Le sénateur Norbert Basengezi Katintima a déposé, vendredi 6 mars, au bureau du président du Sénat de la République démocratique du Congo, un projet de loi visant à modifier la législation électorale en République démocratique du Congo.
Élu de la province du Sud-Kivu, il estime que la loi électorale adoptée en mars 2006 et déjà modifiée à trois reprises présente encore des insuffisances qu’il juge nécessaire de corriger afin de renforcer l’équité du processus électoral.
Parmi les principales failles relevées, le sénateur dénonce la possibilité pour certains candidats de se présenter simultanément à plusieurs scrutins, parfois dans la même circonscription, voire dans différentes circonscriptions, au cours d’un même cycle électoral.
L’unicité de candidature proposée
Pour remédier à cette situation, Norbert Basengezi Katintima propose l’introduction du principe d’« unicité de candidature ».
« Exemple : quelqu’un peut être candidat à la présidentielle, au même moment député national, provincial et même conseiller communal.
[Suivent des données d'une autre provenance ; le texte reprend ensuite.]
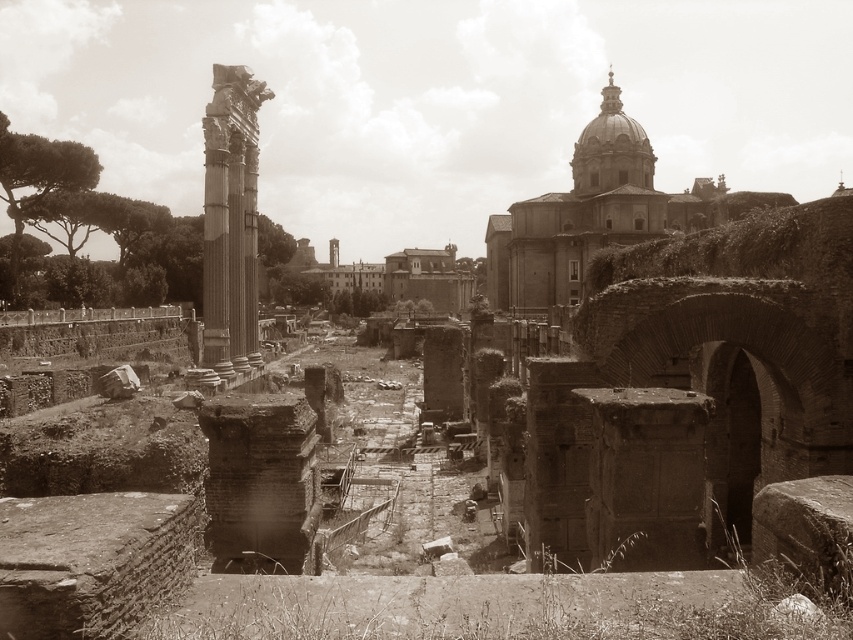
Question: Is smooth stone dome at upper right smaller than smooth stone column at left?

Choices:
 (A) yes
 (B) no

Answer: (B)

Question: Which point is closer to the camera?

Choices:
 (A) smooth stone dome at upper right
 (B) smooth stone column at left

Answer: (B)

Question: Is smooth stone dome at upper right smaller than smooth stone column at left?

Choices:
 (A) no
 (B) yes

Answer: (A)

Question: Which point is closer to the camera taking this photo?

Choices:
 (A) (540, 202)
 (B) (204, 216)

Answer: (B)

Question: Can you confirm if smooth stone dome at upper right is positioned to the left of smooth stone column at left?

Choices:
 (A) yes
 (B) no

Answer: (B)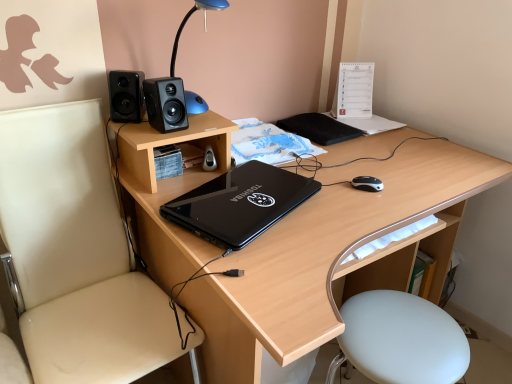
This screenshot has height=384, width=512. I want to click on free region under blue glossy table lamp at upper center (from a real-world perspective), so click(207, 120).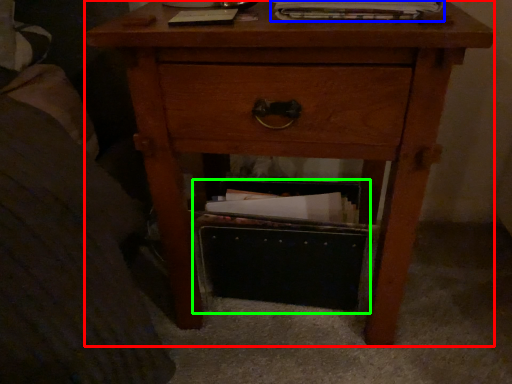
Question: Which object is positioned farthest from nightstand (highlighted by a red box)? Select from magazine (highlighted by a blue box) and shoe box (highlighted by a green box).

Choices:
 (A) magazine
 (B) shoe box

Answer: (A)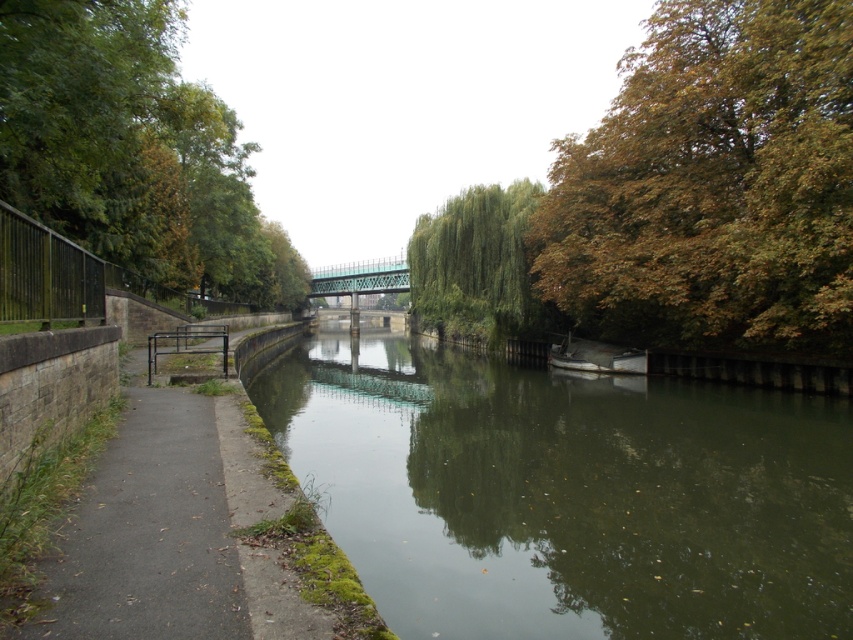
Question: Where is green leafy tree at center located in relation to white matte boat at center in the image?

Choices:
 (A) above
 (B) below

Answer: (A)

Question: Estimate the real-world distances between objects in this image. Which object is farther from the greenish-brown concrete river at center?

Choices:
 (A) brown leafy tree at upper right
 (B) white matte boat at center

Answer: (A)

Question: Among these points, which one is farthest from the camera?

Choices:
 (A) (74, 64)
 (B) (421, 316)
 (C) (810, 177)

Answer: (B)

Question: Can you confirm if brown leafy tree at upper right is positioned to the right of white matte boat at center?

Choices:
 (A) no
 (B) yes

Answer: (B)

Question: Considering the relative positions of brown leafy tree at upper right and stone paved path at left in the image provided, where is brown leafy tree at upper right located with respect to stone paved path at left?

Choices:
 (A) below
 (B) above

Answer: (B)

Question: Which object is farther from the camera taking this photo?

Choices:
 (A) green leafy tree at center
 (B) green metallic bridge at center

Answer: (B)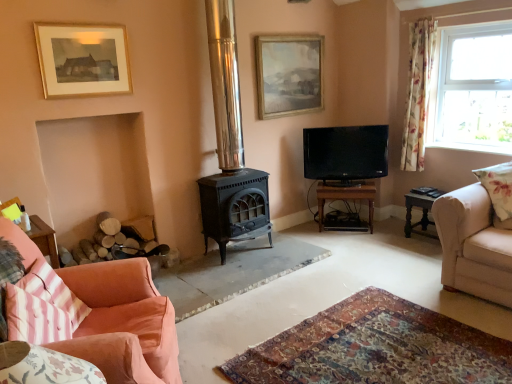
Identify the location of vacant space situated on the left part of beige fabric couch at right, which is the first studio couch from right to left. (397, 271).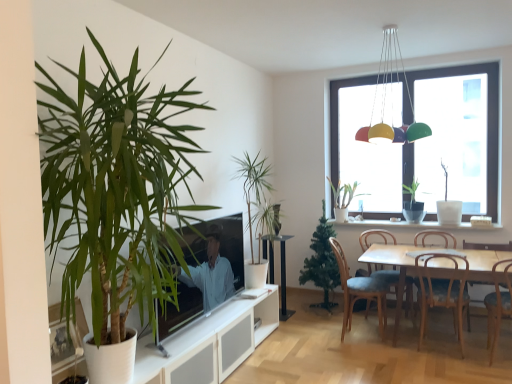
I want to click on vacant position to the left of white glossy table at lower right, so click(x=340, y=347).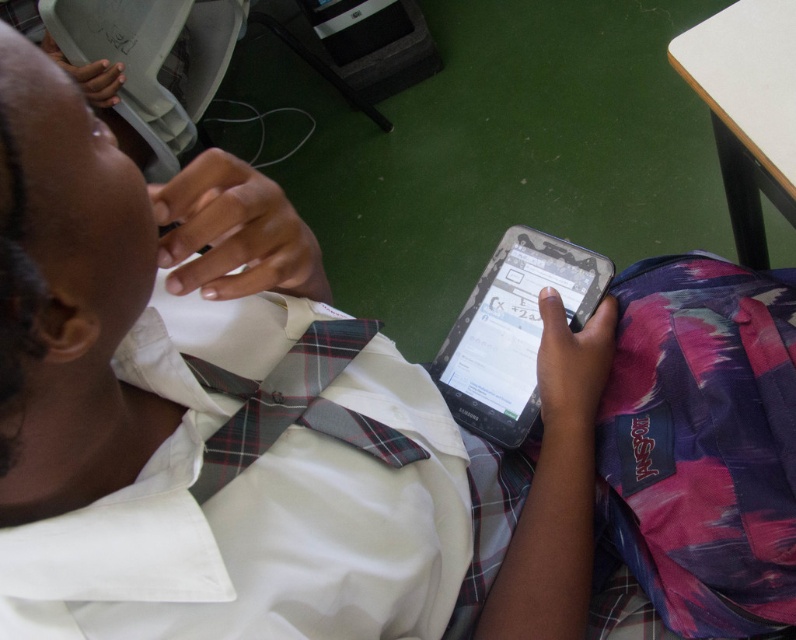
Question: Among these points, which one is farthest from the camera?

Choices:
 (A) (728, 179)
 (B) (342, 426)

Answer: (A)

Question: Which of the following is the closest to the observer?

Choices:
 (A) white plastic table at upper right
 (B) black matte tablet at center
 (C) plaid fabric tie at center

Answer: (C)

Question: Is white plastic table at upper right smaller than black matte tablet at center?

Choices:
 (A) yes
 (B) no

Answer: (B)

Question: Estimate the real-world distances between objects in this image. Which object is farther from the black matte tablet at center?

Choices:
 (A) plaid fabric tie at center
 (B) white plastic table at upper right

Answer: (B)

Question: Can you confirm if white plastic table at upper right is positioned below black matte tablet at center?

Choices:
 (A) no
 (B) yes

Answer: (A)

Question: Can you confirm if white plastic table at upper right is positioned to the right of plaid fabric tie at center?

Choices:
 (A) no
 (B) yes

Answer: (B)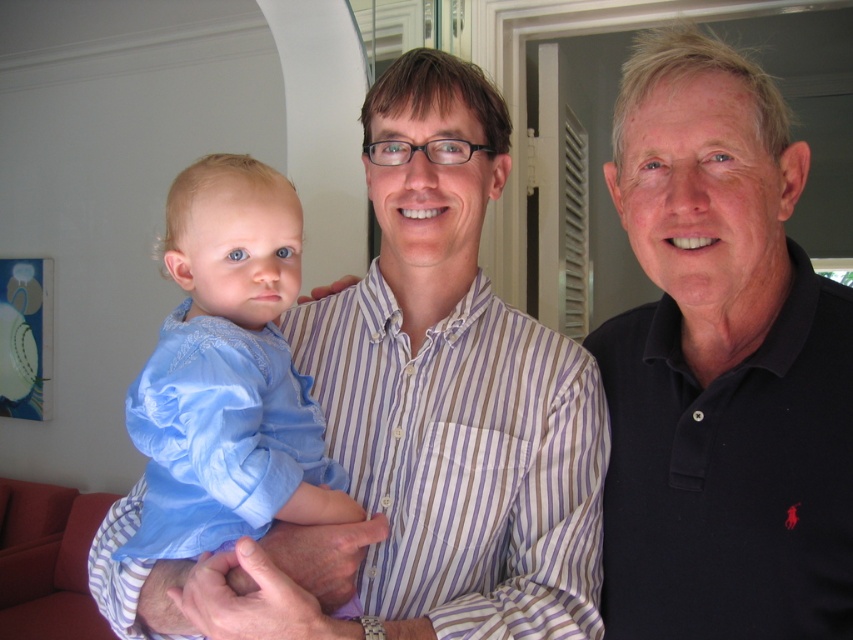
Does dark blue polo shirt at right have a lesser height compared to silky blue shirt at center?

No.

Who is shorter, dark blue polo shirt at right or silky blue shirt at center?

With less height is silky blue shirt at center.

This screenshot has width=853, height=640. What do you see at coordinates (721, 365) in the screenshot?
I see `dark blue polo shirt at right` at bounding box center [721, 365].

What are the coordinates of `dark blue polo shirt at right` in the screenshot? It's located at (721, 365).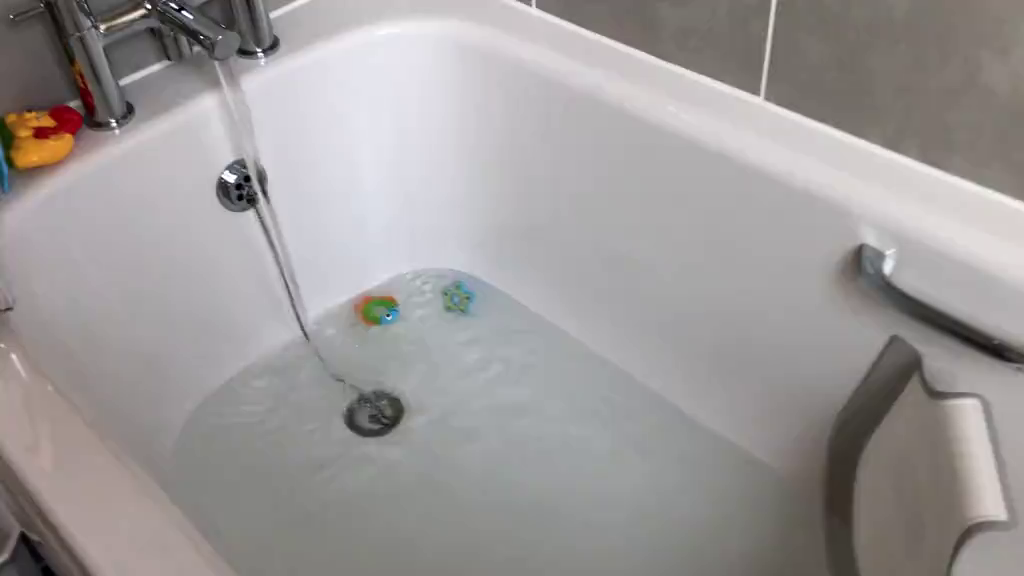
Find the location of a particular element. space to the left of bath fixtures is located at coordinates (24, 90).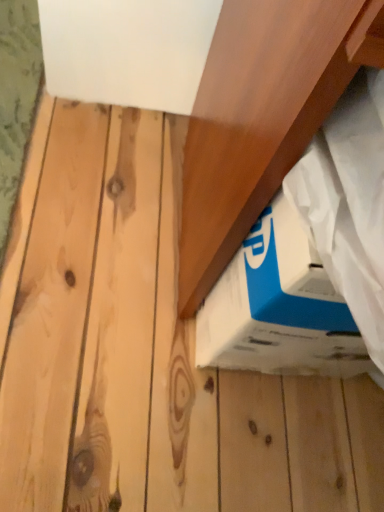
Question: In terms of width, does blue cardboard box at lower right look wider or thinner when compared to wooden at upper right?

Choices:
 (A) thin
 (B) wide

Answer: (A)

Question: From the image's perspective, is blue cardboard box at lower right located above or below wooden at upper right?

Choices:
 (A) below
 (B) above

Answer: (A)

Question: Do you think blue cardboard box at lower right is within wooden at upper right, or outside of it?

Choices:
 (A) inside
 (B) outside

Answer: (A)

Question: Is wooden at upper right in front of or behind blue cardboard box at lower right in the image?

Choices:
 (A) front
 (B) behind

Answer: (A)

Question: In terms of width, does wooden at upper right look wider or thinner when compared to blue cardboard box at lower right?

Choices:
 (A) wide
 (B) thin

Answer: (A)

Question: Is point (334, 35) positioned closer to the camera than point (251, 261)?

Choices:
 (A) farther
 (B) closer

Answer: (B)

Question: Visually, is wooden at upper right positioned to the left or to the right of blue cardboard box at lower right?

Choices:
 (A) left
 (B) right

Answer: (B)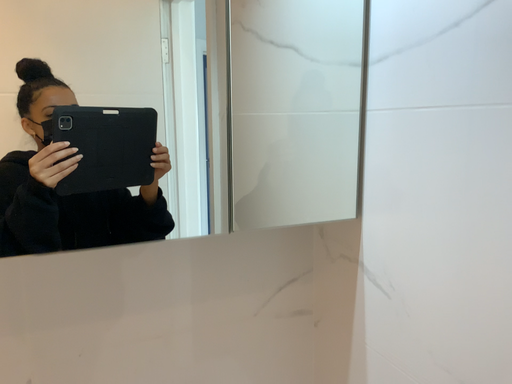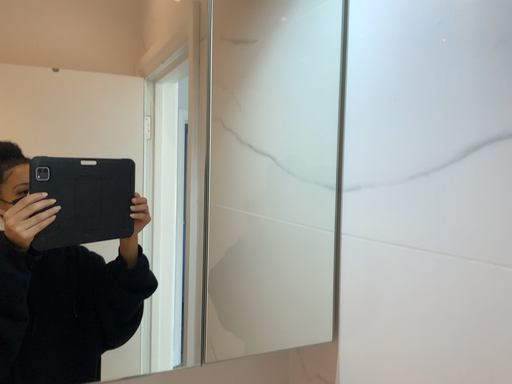
Question: How did the camera likely rotate when shooting the video?

Choices:
 (A) rotated upward
 (B) rotated downward

Answer: (A)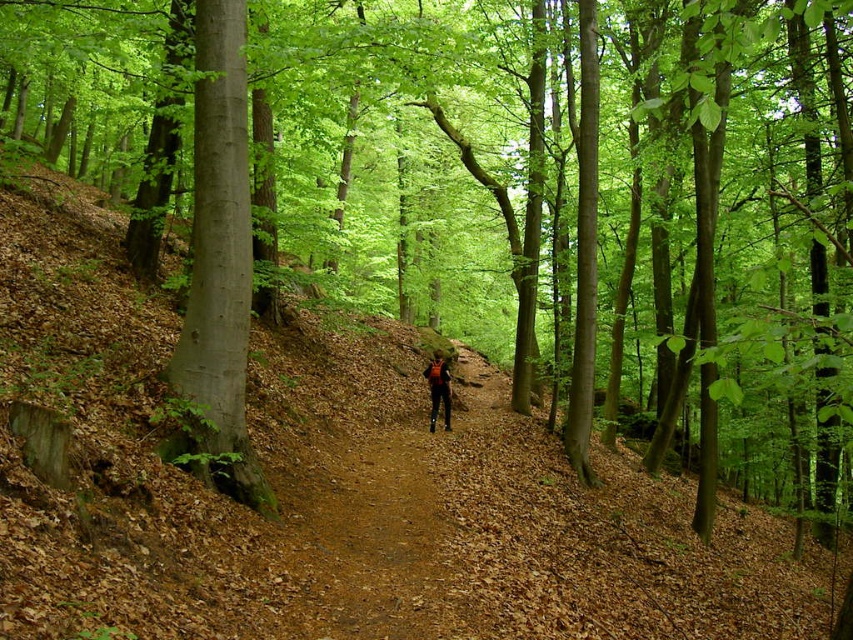
Question: Which of the following is the farthest from the observer?

Choices:
 (A) brown gravel path at center
 (B) smooth gray tree trunk at left
 (C) camouflage fabric backpack at center

Answer: (C)

Question: Which object is positioned closest to the brown gravel path at center?

Choices:
 (A) camouflage fabric backpack at center
 (B) smooth gray tree trunk at left

Answer: (B)

Question: Does brown gravel path at center lie in front of smooth gray tree trunk at left?

Choices:
 (A) no
 (B) yes

Answer: (B)

Question: Is brown gravel path at center thinner than camouflage fabric backpack at center?

Choices:
 (A) no
 (B) yes

Answer: (B)

Question: Is brown gravel path at center further to camera compared to smooth gray tree trunk at left?

Choices:
 (A) no
 (B) yes

Answer: (A)

Question: Considering the real-world distances, which object is farthest from the brown gravel path at center?

Choices:
 (A) camouflage fabric backpack at center
 (B) smooth gray tree trunk at left

Answer: (A)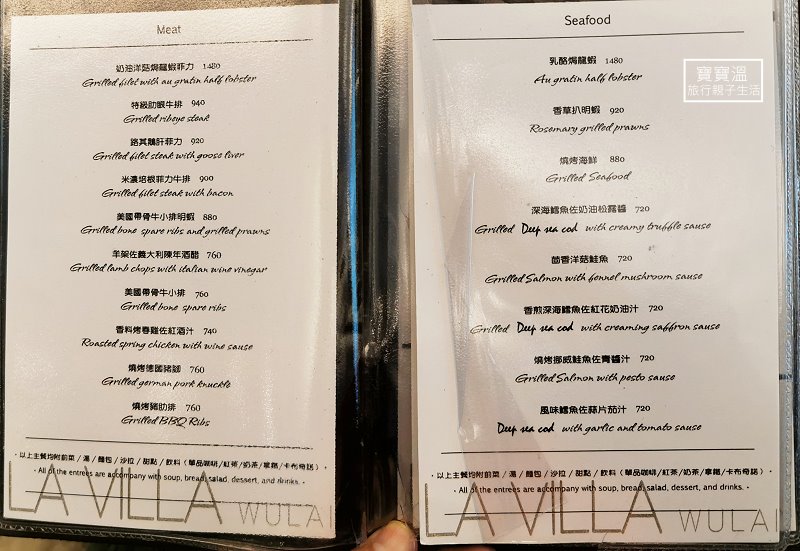
Image resolution: width=800 pixels, height=551 pixels. Find the location of `leather menu holder`. leather menu holder is located at coordinates (98, 540).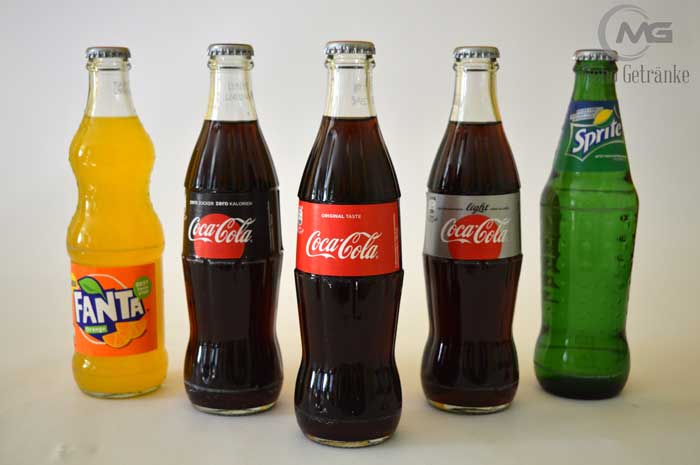
Locate an element on the screen. bottles is located at coordinates (578, 316), (454, 372), (341, 406), (229, 365), (119, 352).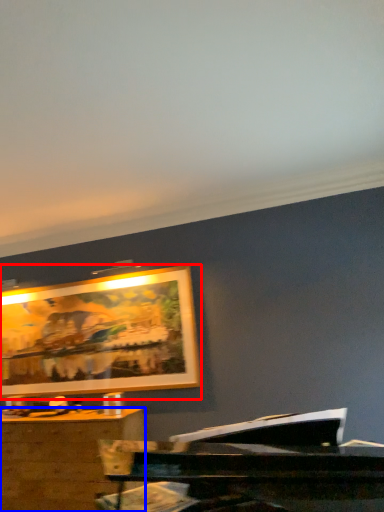
Question: Which object appears closest to the camera in this image, picture frame (highlighted by a red box) or desk (highlighted by a blue box)?

Choices:
 (A) picture frame
 (B) desk

Answer: (B)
L’innovation que nous apportons est l’unicité des candidatures : se porter candidat à un seul scrutin. Mais si, pendant le même cycle, vous échouez à un scrutin, vous pouvez encore compétir au cycle suivant », a-t-il expliqué.
Encadrer la participation des membres du gouvernement
Ancien vice-président de la Commission électorale nationale indépendante (CENI), le sénateur évoque également une deuxième innovation portant sur l’article 10 de la loi électorale relatif à l’inéligibilité des fonctionnaires.
Selon lui, cette disposition reste silencieuse sur la situation des membres des gouvernements national et provinciaux qui souhaitent se présenter aux élections.
Il illustre cette lacune en évoquant sa propre expérience lors des élections de 2011.
« J’ai moi-même été candidat en 2011 tout en étant ministre de l’Agriculture. Même si la loi interdit d’utiliser le matériel de l’État, on peut laisser les véhicules, mais on reste ministre, on reste gouverneur, et la population vous respecte comme tel… plus que l’enseignant du village, l’infirmier, le membre de la société civile ou le paysan qui veut compétir contre vous », a-t-il déclaré.
Pour Norbert Basengezi Katintima, ces réformes visent à combler les lacunes de la législation actuelle et à renforcer l’équité ainsi que l’intégrité du processus électoral en République démocratique du Congo.